We are also focused on an internal mobility strategy to support our own people’s career paths. Lastly, we continue to leverage data insights to drive informed, strategic decisions in an effort to achieve our ongoing goal of attracting and retaining the best talent in the market.
Ultimately, when we look for candidates to join the firm, our priority is to identify exceptional individuals who will want to make a positive impact for the clients they serve, whether internally or externally, as a member of our highly motivated and engaged teams around the world.
HRE: What is your perspective on how the organization’s RTO policy has impacted recruiting? And retention?
Arthur: Our apprenticeship culture is a differentiating factor of working at Goldman Sachs. What is great about being back in the office is that our people are connecting with each other, receiving coaching and developing lasting relationships. We deeply value in-person collaboration at Goldman Sachs, and I think our people recognize the value of being together and experiencing our culture first-hand.
Over the years, we’ve learned that 99% of respondents to our annual summer intern survey believe relationships are best formed in person, but in 2023, we wanted to put a finer point on this data as we’ve moved past the pandemic: What types of interactions are most beneficial to have in person?
We feel our culture of apprenticeship can answer to the 87% of respondents who shared that in-person work is very important to receive coaching and training from those around them, as well as to form spontaneous connections.
We continue to see outsized interest in joining Goldman Sachs and received over 1 million applications for open roles last year.
HRE: To what degree have benefits factored into Goldman Sachs’ recruiting and retention strategies?
Arthur: Goldman Sachs is committed to providing our people with a comprehensive suite of best-in-class benefits and wellness offerings. We’ve further invested in our offerings over the last several years, including by leaning into our “Pathways to Parenthood” benefits—such as fertility benefits and our expectant parent program—and expanding our leave options to provide additional support to our people and their families.

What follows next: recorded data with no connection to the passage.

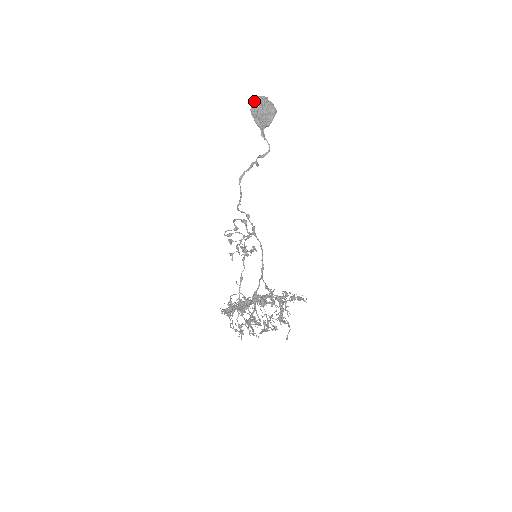
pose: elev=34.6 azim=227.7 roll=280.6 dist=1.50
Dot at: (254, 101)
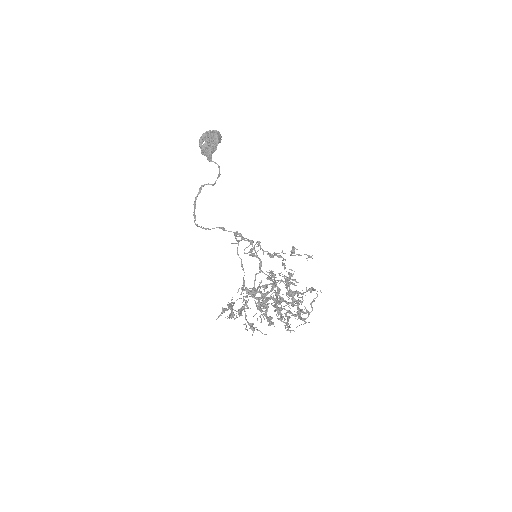
Dot at: (200, 141)
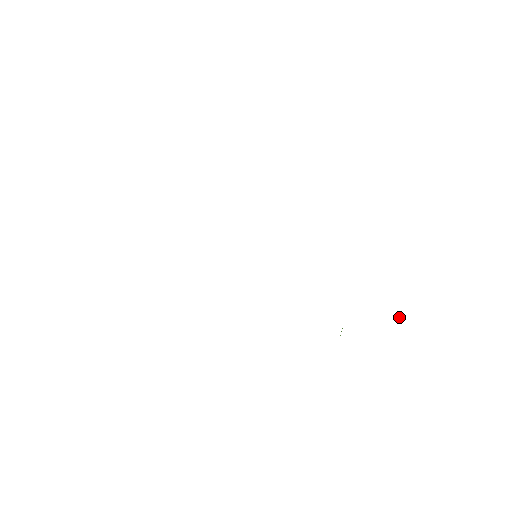
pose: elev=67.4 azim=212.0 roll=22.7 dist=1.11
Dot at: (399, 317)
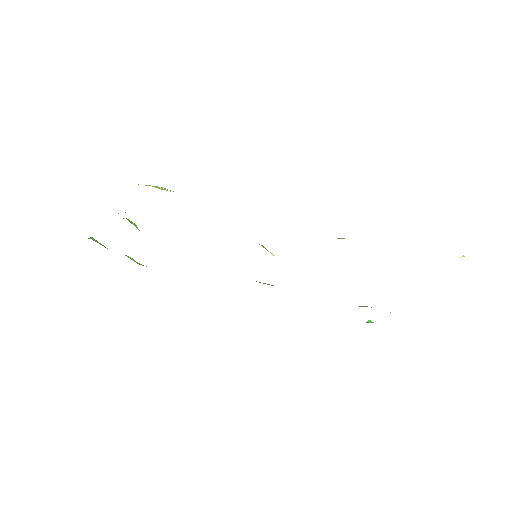
Dot at: (463, 255)
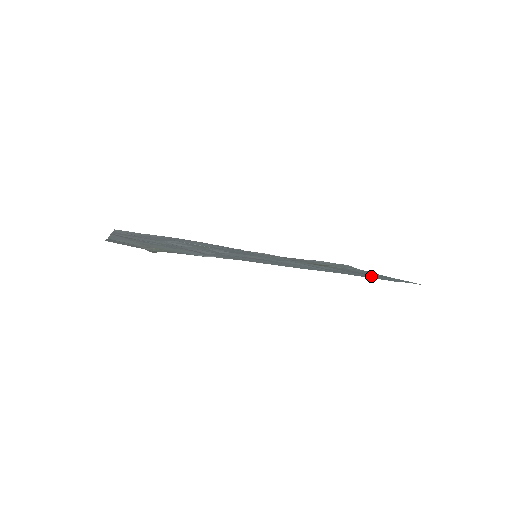
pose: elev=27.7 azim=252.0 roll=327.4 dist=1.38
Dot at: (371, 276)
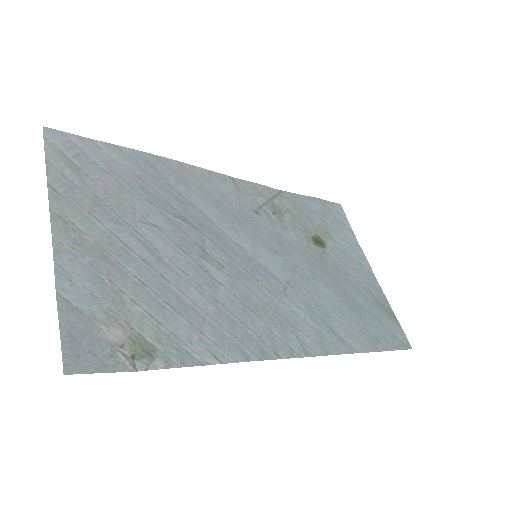
Dot at: (371, 328)
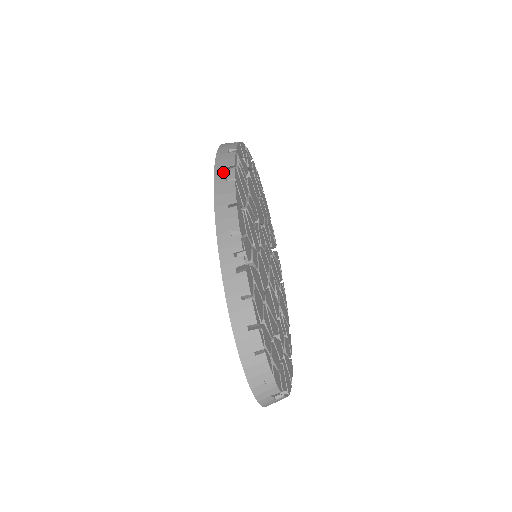
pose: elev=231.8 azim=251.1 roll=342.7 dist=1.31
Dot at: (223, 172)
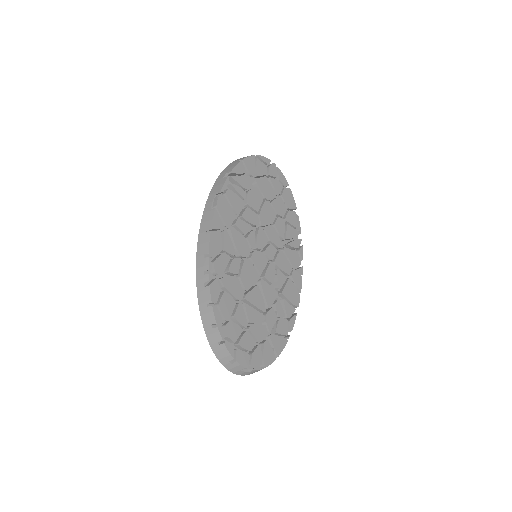
Dot at: (211, 200)
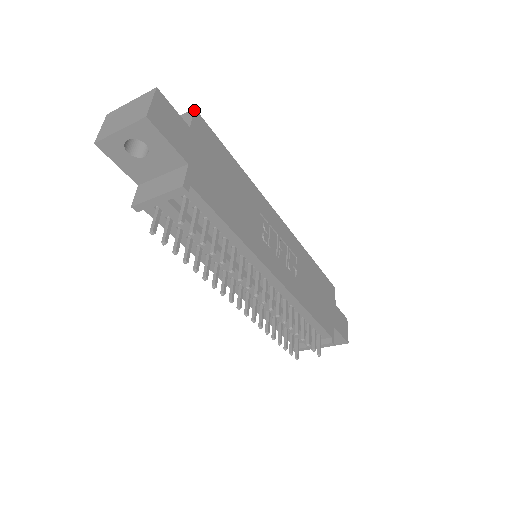
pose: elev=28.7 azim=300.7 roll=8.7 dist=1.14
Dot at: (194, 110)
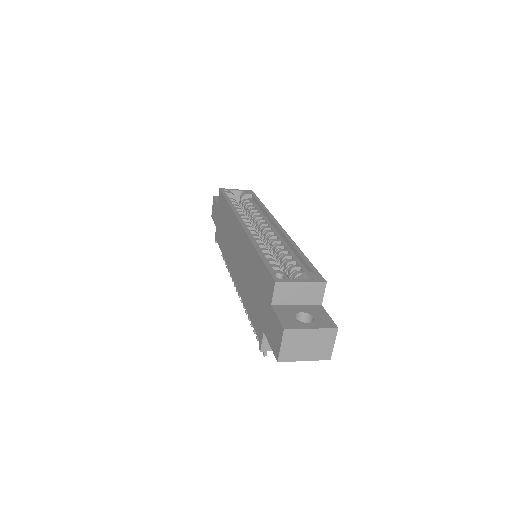
Dot at: occluded
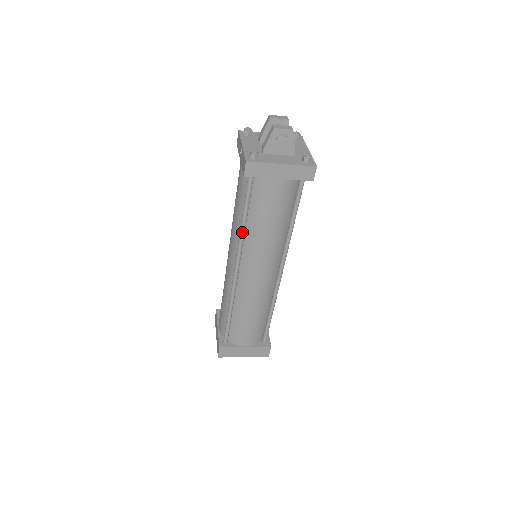
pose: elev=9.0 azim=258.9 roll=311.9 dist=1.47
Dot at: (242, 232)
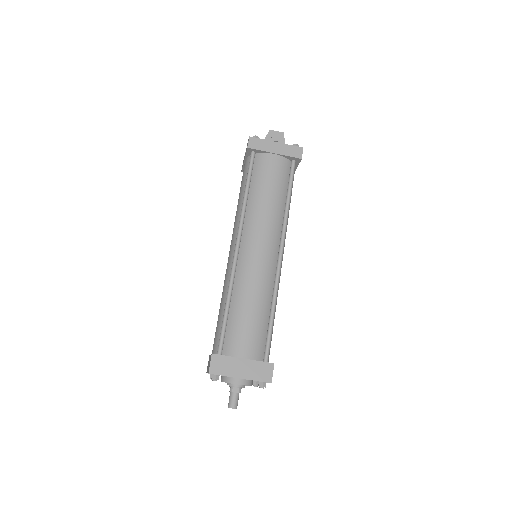
Dot at: (244, 203)
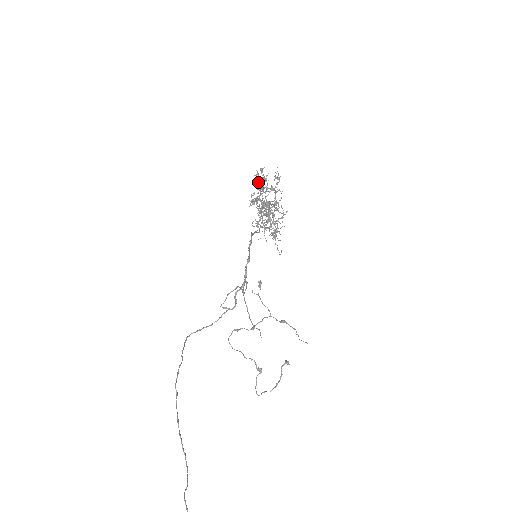
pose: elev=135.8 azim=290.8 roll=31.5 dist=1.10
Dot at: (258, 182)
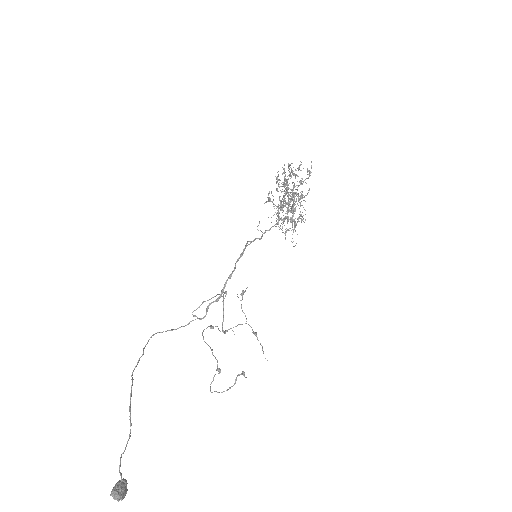
Dot at: (280, 180)
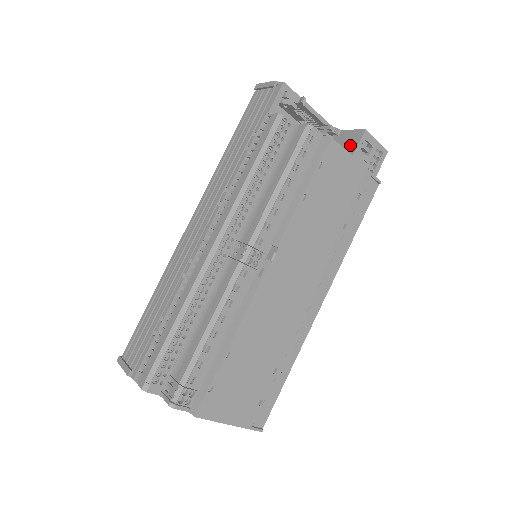
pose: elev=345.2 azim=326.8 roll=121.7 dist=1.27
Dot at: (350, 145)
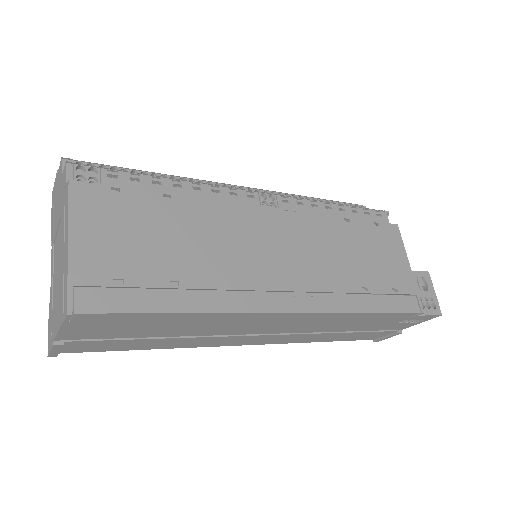
Dot at: occluded
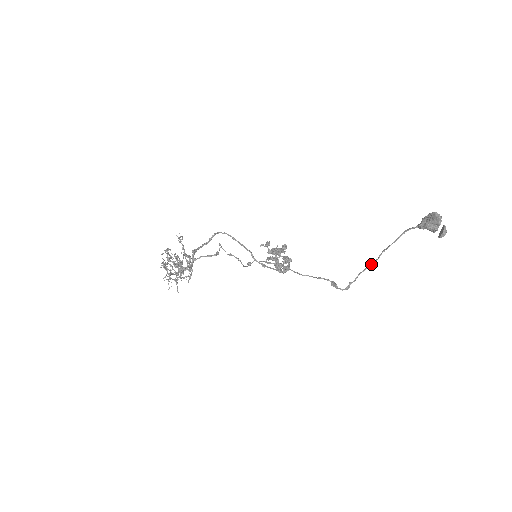
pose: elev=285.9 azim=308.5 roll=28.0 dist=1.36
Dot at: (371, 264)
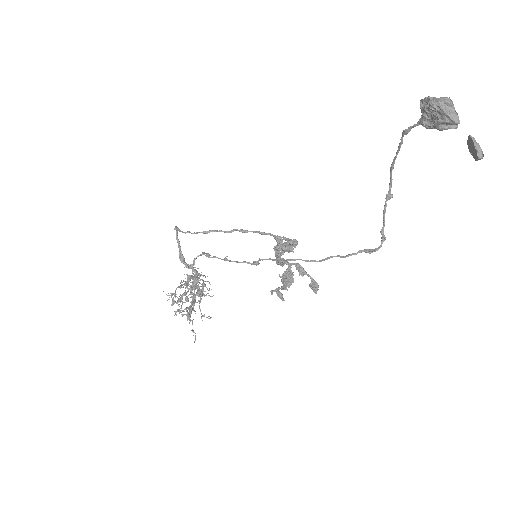
Dot at: (388, 193)
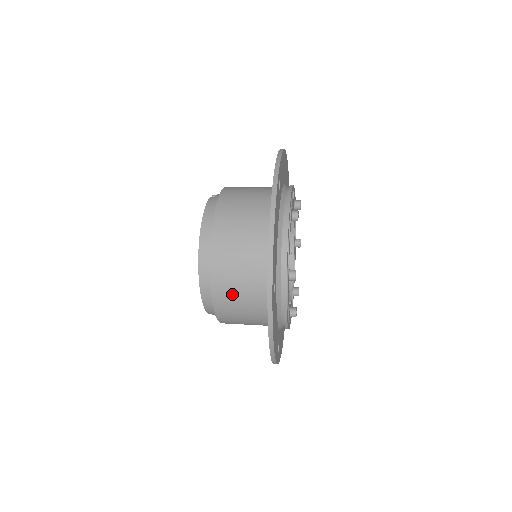
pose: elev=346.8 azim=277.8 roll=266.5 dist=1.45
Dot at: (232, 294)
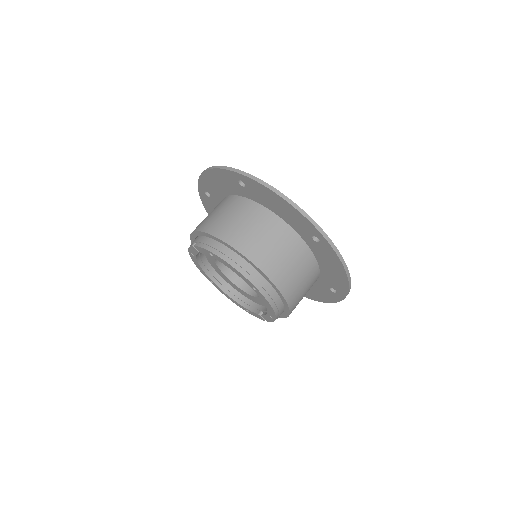
Dot at: (290, 277)
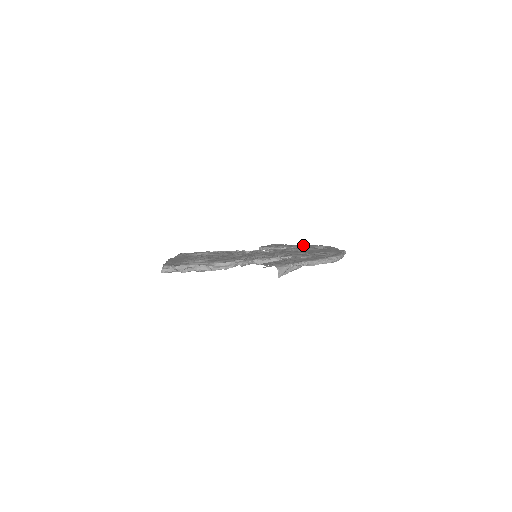
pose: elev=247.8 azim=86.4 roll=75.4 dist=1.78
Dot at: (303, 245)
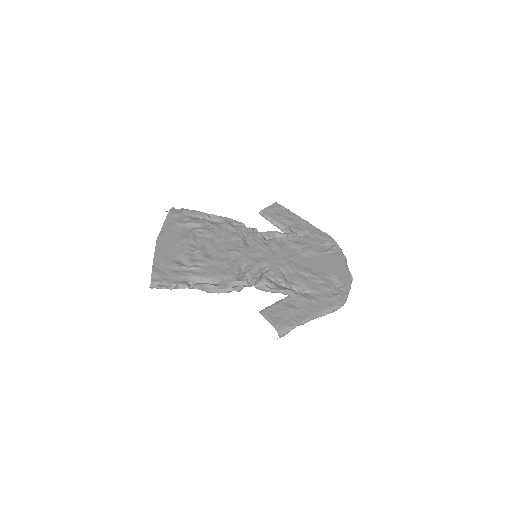
Dot at: (309, 225)
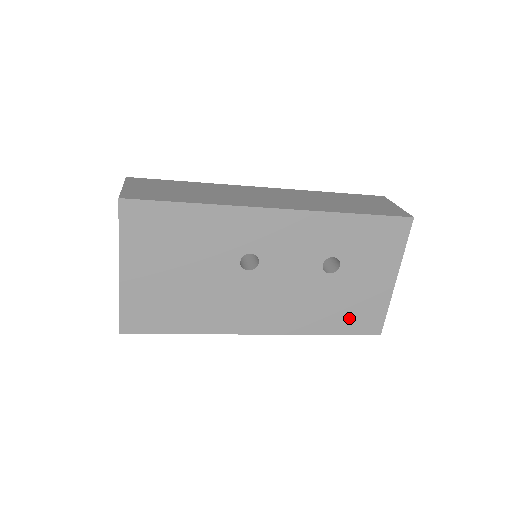
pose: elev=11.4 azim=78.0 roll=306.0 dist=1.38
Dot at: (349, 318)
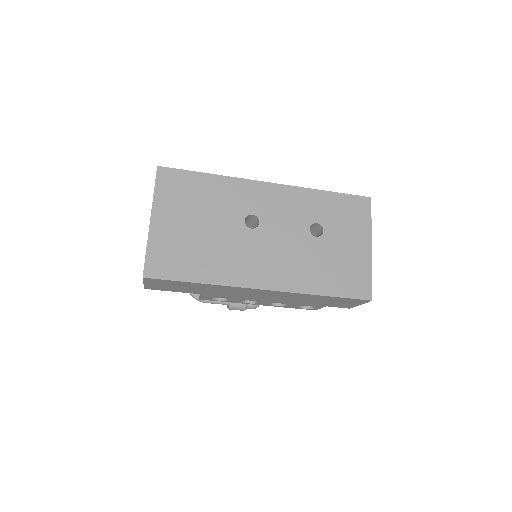
Dot at: (340, 280)
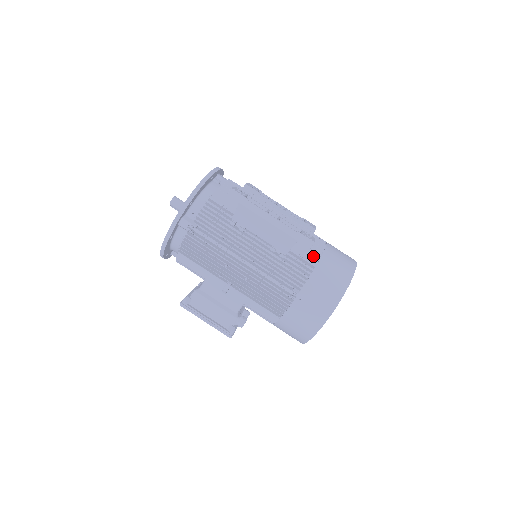
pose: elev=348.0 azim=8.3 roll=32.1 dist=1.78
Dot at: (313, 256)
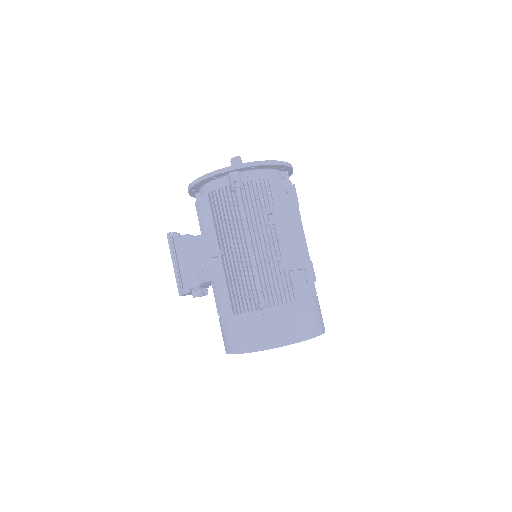
Dot at: (302, 293)
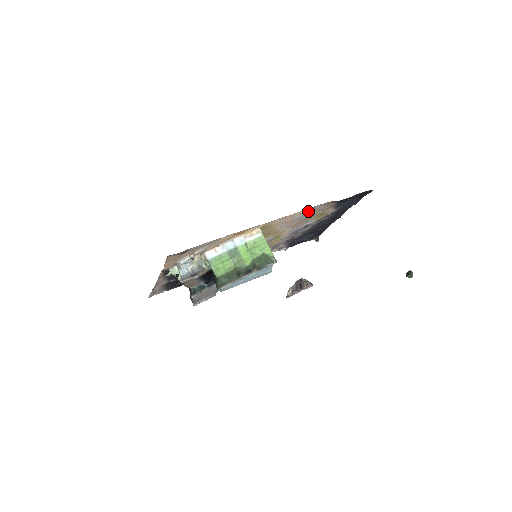
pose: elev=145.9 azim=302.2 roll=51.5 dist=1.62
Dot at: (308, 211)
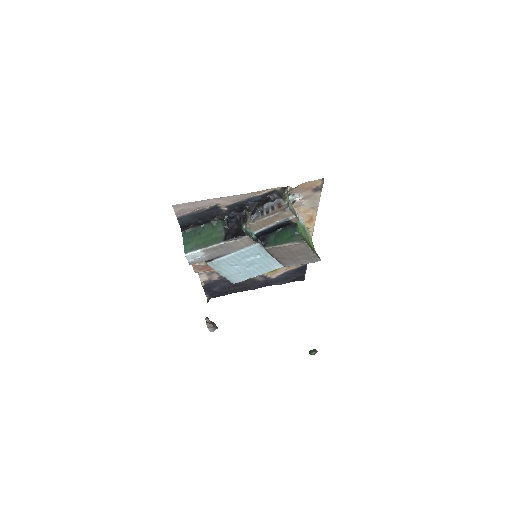
Dot at: occluded
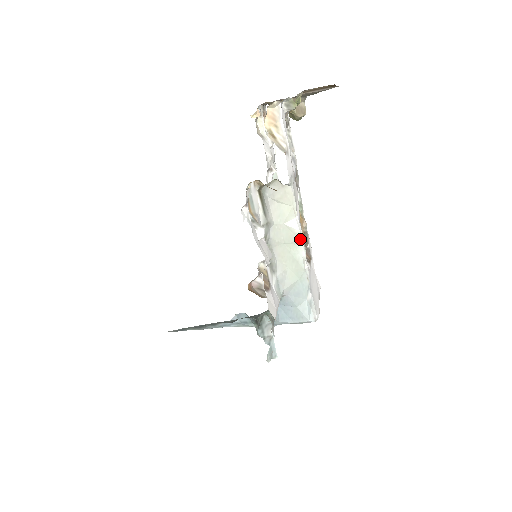
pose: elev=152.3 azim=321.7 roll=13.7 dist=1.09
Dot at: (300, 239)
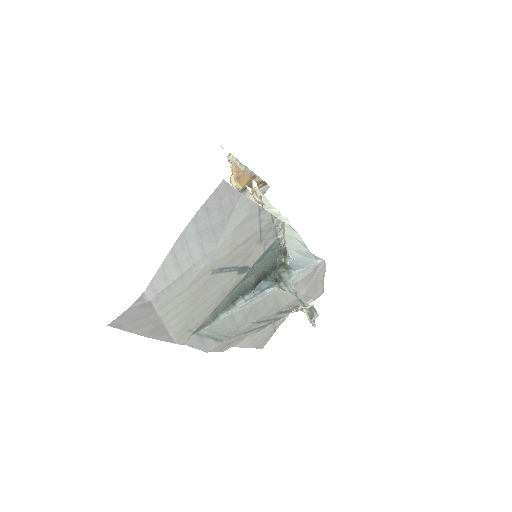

I am also passionate about growing our suite of resilience and mental health initiatives, and we have hit the ground running in 2024, including by providing every full-time employee and their dependents with a premium subscription to Calm, a leading app for sleep, meditation and relaxation resources and best practices. In addition, we have been developing a global cohort of Mental Health First Aiders: colleagues who receive training and help connect our people to mental health and resilience resources in times of need and provide on-floor support throughout the year.
We’ve trained 600 individuals so far, with a goal of reaching 1,000 Mental Health First Aiders at Goldman Sachs by the end of the year. We also see how important it is to provide support year-round, and access to confidential counseling for employees and their dependents is available globally through our longstanding Employee Assistance and Critical Health Solutions programs.
HRE: As we settle into 2024, what is the biggest recruiting and/or retention challenge the HR function is focused on tackling?
Arthur: We see a huge opportunity in promoting and supporting internal mobility for our people. Mobility is embedded in our culture at Goldman Sachs, and it provides a great avenue for our people to establish new skills and build upon their prior experiences. We know our people have growth mindsets, and we want them to know that they can have long-lasting, dynamic careers at the firm.
Further, we are focused on continuing to foster an environment where managers and team members engage in regular conversations about career aspirations, including how those aspirations could be supported via internal mobility.